DAFTAR TUGAS:
1. Dalam kutipan tentang tiupan sangkakala, tulis ulang paragraf yang diawali "Namun apakah orang yang mati" menjadi satu kalimat yang lebih singkat dengan tetap memuat fakta utamanya.
2. Teruskan kutipan tentang tiupan sangkakala itu, dimulai sesudah kalimat terakhirnya.

KUTIPAN TERPILIH:
--

Assalamualaikum wr. wb.
Ustadz yang dimuliakan Allah, setelah ustadz jelaskan mengenai fitnah kiamat kubra saya sekarang begitu yakin bahwa hari kiamat kubra benar-benar menghancurkan alam semesta seluruhnya.
Menurut ayat di bawah ini saya memahaminya bahwa tiupan sangsakala pertama oleh malaikat Israfil adalah untuk menghancurkan alam semesta ini dan terjadilah huru-hara hari kiamat itu.
Dan ditiuplah sangkakala, maka matilah siapa yang di langit dan di bumi kecuali siapa yang dikehendaki Allah. Kemudian ditiup sangkakala itu sekali lagi maka tiba-tiba mereka berdiri menunggu. (QS Az-Zumar: 68).
Namun apakah orang yang mati tidak mengetahui kejadian tersebut, padahal ayat di bawah ini menggambarkan tiupan pertama itu disaksikan oleh orang mati, karena mereka dibangkitkan untuk menyaksikan kejadian itu.
(Sesungguhnya kamu akan dibangkitkan) pada hari ketika tiupan pertama menggoncangkan alam. (QS 79: 6)

--

BARIS DATA:

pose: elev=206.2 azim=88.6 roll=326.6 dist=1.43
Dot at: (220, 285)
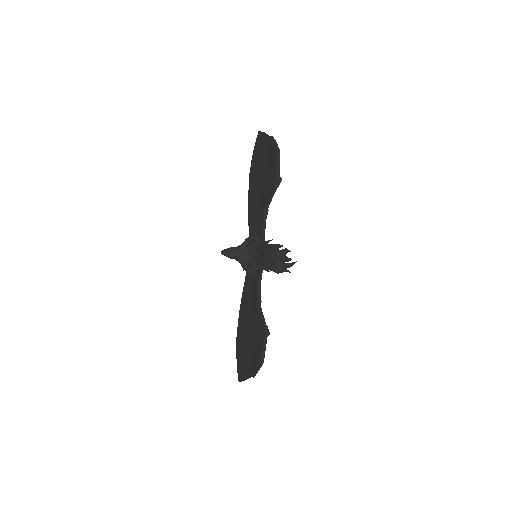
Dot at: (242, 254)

--

HASIL TUGAS:
1. Penanya bertanya apakah orang mati tidak mengetahui kejadian itu, sebab ayat yang dikutipnya menggambarkan tiupan pertama disaksikan oleh orang mati yang dibangkitkan untuk menyaksikannya.

2.
Sedangkan dua ayat di bawah ini masih menyisakan pertanyaan sehubungan dengan keterangan Ustadz bahwa bumi tinggal kenangan. Bagaimana memahami dua ayat di bawah ini yang memberi gambaran bahwa bumi ini masih ada (mungkin saja kondisinya telah berubah karena huru-hara kiamat kubra).
Allah berfirman: “ Di bumi itu kamu hidup dan di bumi itu kamu mati, dan dari bumi itu (pula) kamu akan dibangkitkan.” (QS 7: 25)
Sesungguhnya pengembalian itu hanyalah dengan satu kali tiupan saja, maka dengan serta merta mereka hidup kembali di permukaan bumi. (QS 79: (13-14).
Saya berharap Ustadz berkenan menjawab pertanyaan saya ini agar saya lebih memahami yang dimaksudkan oleh Allah dalam Al-qur’an-Karim.
Wassalam
Assalamu ‘alaikum warahmatullahi wabarakatuh,
Tafsir tentang orang yang tidak dimatikan karena kehendak Allah, memang telah menjadi khilafiyah di kalangan mufassirin. Ada yang mengatakan bahwa mereka adalah Malaikat Jibril dan Mikail, ada juga yang mengatakan bahwa mereka adalah para syuhada’ yang gugur di perang sesungguhnya. Dan masih banyak lagi.
Bumi telah menjadi kenangan?
Memang setelah kiamat terjadi bumi hanya tinggal kenangan, lantaran kedahsyatan peristiwa kiamat. Selain ayat-ayat Al-Quran yang menjelaskan hal itu, logika kita tentu akan sampai kepada hancurnya alam semesta, termasuk bumi.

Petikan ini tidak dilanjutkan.